WTF Bites
-
@cartman82 said in WTF Bites:
- Random DNS failures
This is a known problem. The distributed fail here is epic.
-
@pie_flavor said in WTF Bites:
Yeah, I've noticed Chrome doing similar things recently, especially with pages that have Gif images in them.
-
@Tsaukpaetra Nah, completely unrelated. This happened when I started Minecraft.
-
@ben_lubar we do the same on our own hosts. We're using win acme on our own hosts.
-
@Greybeard said in WTF Bites:
@cartman82 said in WTF Bites:
- Random DNS failures
This is a known problem. The distributed fail here is epic.
That also means that Microsoft is innocent in this one, because the delays appear only when going through the kubernetes internal DNS that is used (badly¹) for service discovery between the components orchestrated by kubernetes itself. And according to the later comments on that bug, it appears the problem is in the internal DNS timing out on AAAA queries.

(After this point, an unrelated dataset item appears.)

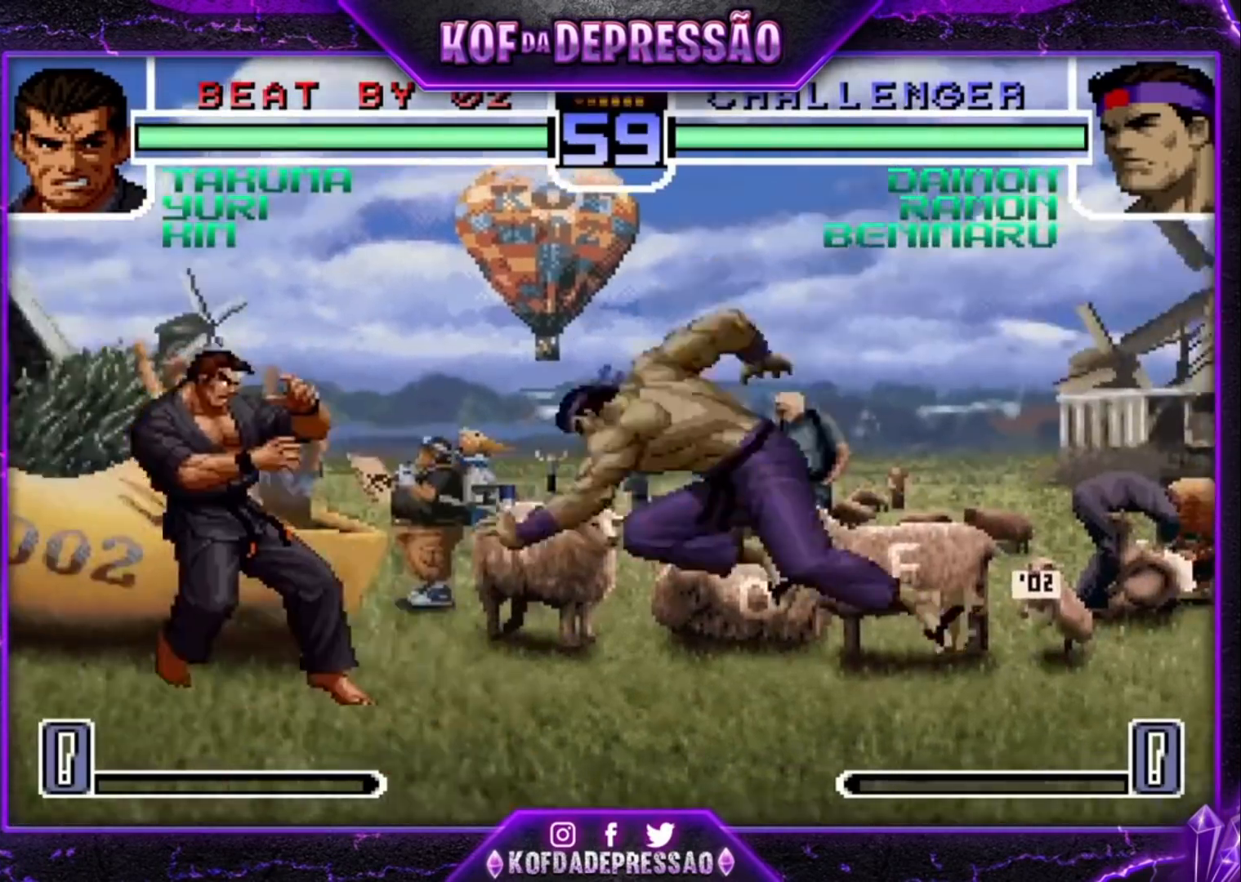
{"dt_ms": 500, "buttons": [], "left_stick": "down-right", "events": [[33, "left_stick", "down-right"], [133, "left_stick", "left"], [233, "left_stick", "center"], [267, "CROSS", "down"], [267, "R1", "down"], [333, "CROSS", "up"], [333, "R1", "up"], [333, "left_stick", "down-right"]]}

¹ Kubernetes creates sensible DNS names for services (which are load-balancing fronts for things) in the form servicename
.
namespace.svc.cluster.local.
. But for pods (the actual instances) while it gives them their names as hostnames, it does not register those in DNS, but instead gives them records of form dash-separated-ip-address.
namespace.pod.cluster.local.
. Hell, if I know the IP address, I can just write it and don't need DNS and if I don't, you haven't helped me a iota. And reverse records are not there for either.The whole thing seems managed with the approach works for me, let's ship it.
-
While on the subject of paging: what method do you think $projectIWorkedOn used to implement paging through the list of all items in its database?
Option 1
- Use whatever-database's flavour of SQL to limit the rows being returned, while ordering on some natural key or index so we get consistent results, not forgetting to specify which columns you require.
Option 1½
- Put the SQL above in a stored procedure. Trust that the returned columns include the ones you need.
Option B
SELECT *
every entry from the database;- Order and filter them in code.
Click for answer
If you've answered Option 1 or even Option 1½ you obviously must be new here.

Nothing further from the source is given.